Just to explain the scenario to my question: I have a turbo setup on an engine where boost is solely controlled by the waste gate spring, with no additional boost control.

I am trying to understand why max boost pressure increases in very cold temps and decreases in very hot temperatures when the boost is primarily controlled by air intake pressure. Not to say it's increasing or decreasing by dramatic amount; more like a 2-3 psig variance. But I would like to understand the basic physics of why that is happening, if possible.

The reason this confuses me is because it seems waste gate valve is effectively opening at a higher pressure threshold in cold weather, and opening at a lower pressure threshold in warmer weather. I'm guessing the exhaust pressure has a part to play here as to why/how this is happening but I'm not sure.

When it's cold you have more mass flow at a similar boost level and more exhaust energy/mass flow too.

As Michael said.

Also, because you're using the spring only, there's a small pressure gradient between the gate's initial opening and when it's fully open.

Thanks for responding. I'm probably over thinking it, or completely missing something, but let's consider that additional air mass flow from colder intake air is effectively used to compress the waste gate spring via intake system and increase exhaust energy. Wouldn't that additional air mass flowing through the intake and exhaust then provide more energy to compress the waste gate spring, fully opening the waste gate at an lower boost level rather than a higher boost level?

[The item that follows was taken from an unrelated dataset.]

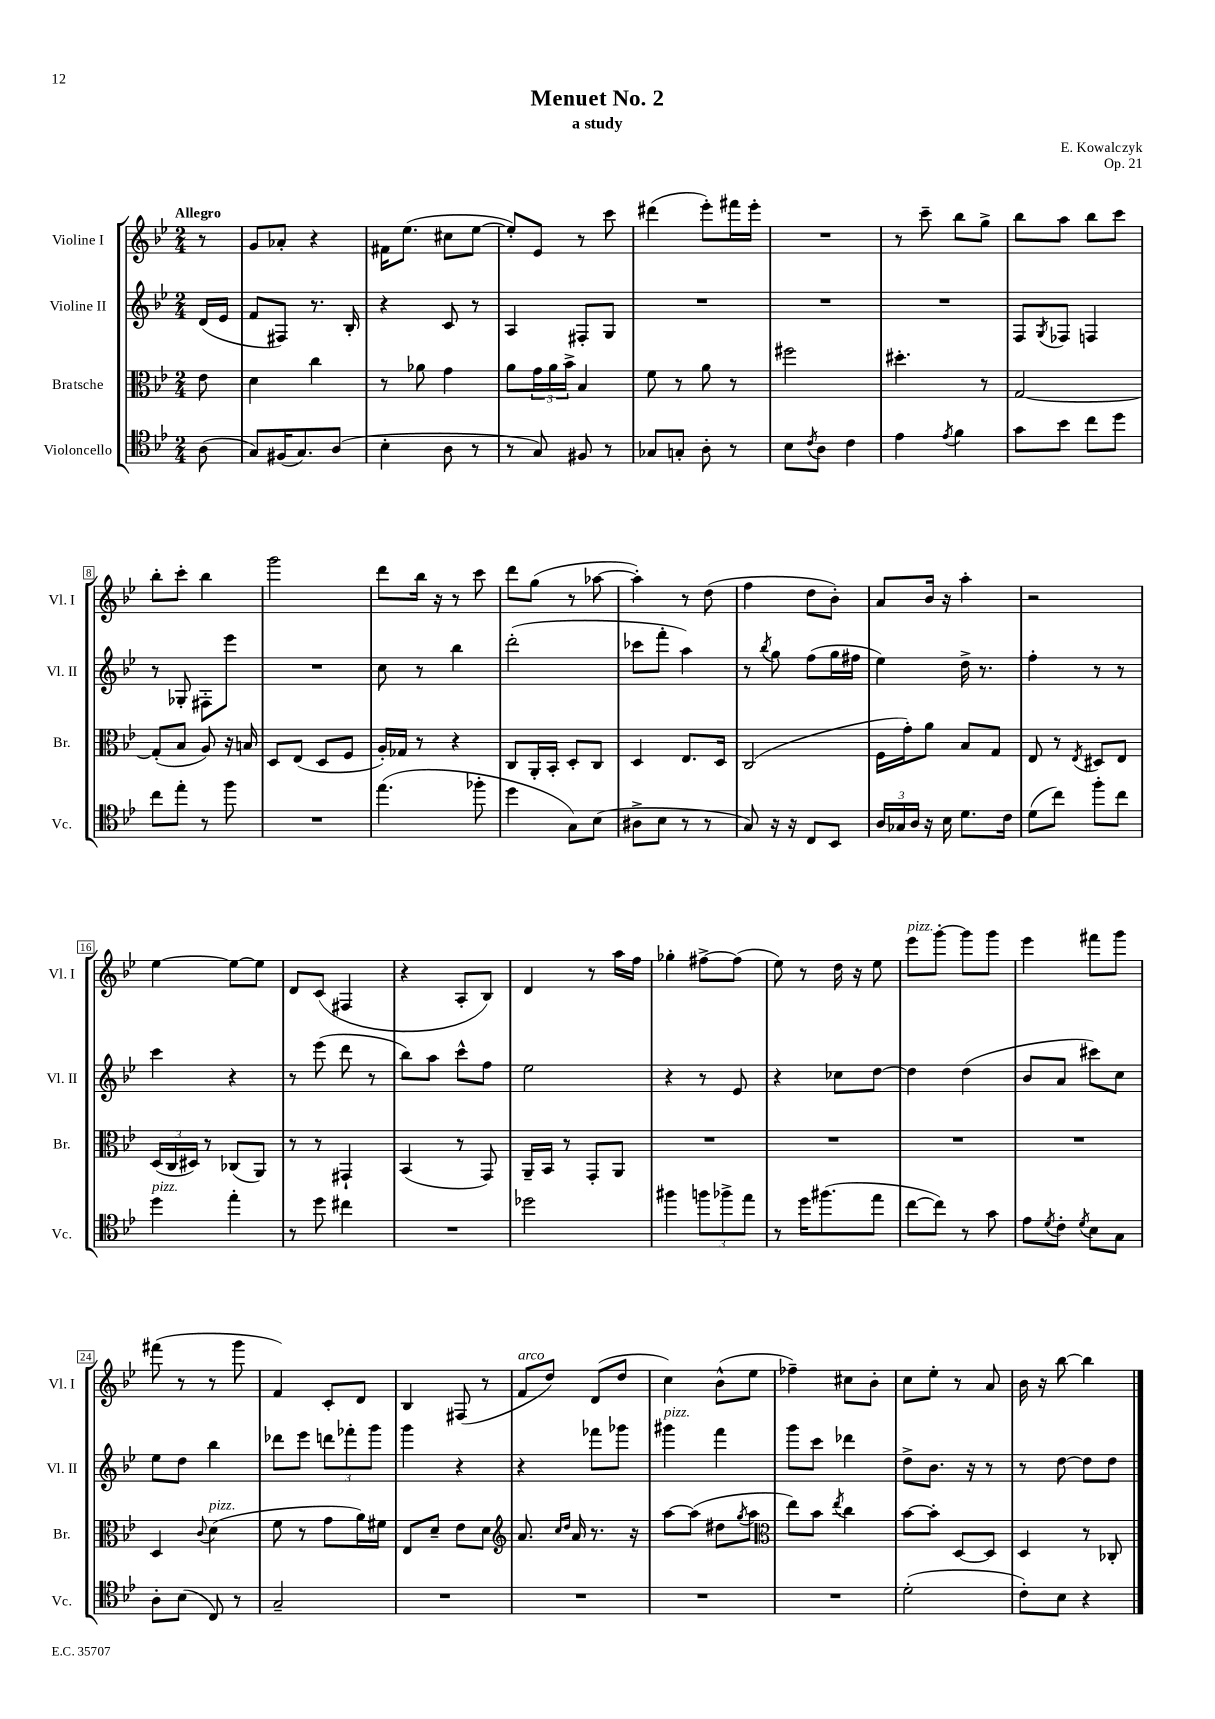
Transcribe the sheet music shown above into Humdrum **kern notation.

Assuming in the first instance the intake side pressure is exactly the same, the exhaust gas temperature will be almost the same (proportionally speaking) regardless of modest intake side changes, so you now have 5% more volume flow to get rid of, the feedback loop is higher EMP, more energy into turbo, slight increase in intake side pressure, more force on diaphragm, but, you still end up at a slight different equilibrium point in terms of gate position and engine mass flow. It's no different to throwing a higher flowing fuel pump into a system, the equilibrium point will shift slightly even though the FPR is a compensating device. The behaviour of these devices isn't quite as simple at the mathematical models we apply to them.

Thank you, this helped a lot to conceptualize it in a different way.